Task material>
************

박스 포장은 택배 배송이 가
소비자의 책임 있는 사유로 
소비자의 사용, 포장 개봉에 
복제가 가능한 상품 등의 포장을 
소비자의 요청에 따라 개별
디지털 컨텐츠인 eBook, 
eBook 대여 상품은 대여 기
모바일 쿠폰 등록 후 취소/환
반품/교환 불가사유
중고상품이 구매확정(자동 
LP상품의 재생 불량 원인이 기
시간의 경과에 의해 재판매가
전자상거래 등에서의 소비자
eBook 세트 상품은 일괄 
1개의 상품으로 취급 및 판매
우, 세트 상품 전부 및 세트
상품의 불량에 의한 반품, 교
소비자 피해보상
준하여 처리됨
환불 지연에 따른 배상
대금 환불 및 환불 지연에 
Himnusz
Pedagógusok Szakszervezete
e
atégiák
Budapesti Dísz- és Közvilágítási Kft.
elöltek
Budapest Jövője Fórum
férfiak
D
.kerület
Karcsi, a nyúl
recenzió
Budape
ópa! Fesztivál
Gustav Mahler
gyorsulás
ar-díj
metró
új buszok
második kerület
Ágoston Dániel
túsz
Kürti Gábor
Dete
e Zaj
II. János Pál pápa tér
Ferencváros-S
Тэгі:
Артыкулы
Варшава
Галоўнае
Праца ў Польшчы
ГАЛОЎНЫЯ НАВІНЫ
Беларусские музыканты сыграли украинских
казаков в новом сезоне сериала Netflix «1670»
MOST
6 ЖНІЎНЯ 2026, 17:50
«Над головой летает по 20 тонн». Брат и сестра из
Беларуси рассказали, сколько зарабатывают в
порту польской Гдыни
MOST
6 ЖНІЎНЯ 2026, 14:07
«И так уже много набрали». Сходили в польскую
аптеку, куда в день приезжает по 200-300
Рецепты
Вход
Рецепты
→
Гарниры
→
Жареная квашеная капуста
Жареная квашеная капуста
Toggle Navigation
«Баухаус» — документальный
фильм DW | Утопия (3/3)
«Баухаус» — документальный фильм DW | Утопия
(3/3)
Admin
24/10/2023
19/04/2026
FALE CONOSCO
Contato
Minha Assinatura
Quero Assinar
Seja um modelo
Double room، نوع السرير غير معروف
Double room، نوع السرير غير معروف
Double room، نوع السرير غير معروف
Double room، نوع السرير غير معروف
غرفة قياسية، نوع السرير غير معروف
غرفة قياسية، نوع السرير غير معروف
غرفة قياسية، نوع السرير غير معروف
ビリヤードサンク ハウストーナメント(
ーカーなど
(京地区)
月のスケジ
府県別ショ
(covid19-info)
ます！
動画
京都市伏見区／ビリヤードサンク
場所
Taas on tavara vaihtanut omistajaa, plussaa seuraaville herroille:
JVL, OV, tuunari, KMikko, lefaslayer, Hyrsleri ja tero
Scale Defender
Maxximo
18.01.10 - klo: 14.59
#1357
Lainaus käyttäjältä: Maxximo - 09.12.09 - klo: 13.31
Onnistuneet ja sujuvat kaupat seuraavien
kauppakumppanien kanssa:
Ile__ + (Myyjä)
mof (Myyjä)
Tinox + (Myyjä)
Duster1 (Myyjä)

************

Print the lines of the records exactly, from the first line through the line containing "우, 세트 상품 전부 및 세트", including that line.

Problem solution>
박스 포장은 택배 배송이 가
소비자의 책임 있는 사유로 
소비자의 사용, 포장 개봉에 
복제가 가능한 상품 등의 포장을 
소비자의 요청에 따라 개별
디지털 컨텐츠인 eBook, 
eBook 대여 상품은 대여 기
모바일 쿠폰 등록 후 취소/환
반품/교환 불가사유
중고상품이 구매확정(자동 
LP상품의 재생 불량 원인이 기
시간의 경과에 의해 재판매가
전자상거래 등에서의 소비자
eBook 세트 상품은 일괄 
1개의 상품으로 취급 및 판매
우, 세트 상품 전부 및 세트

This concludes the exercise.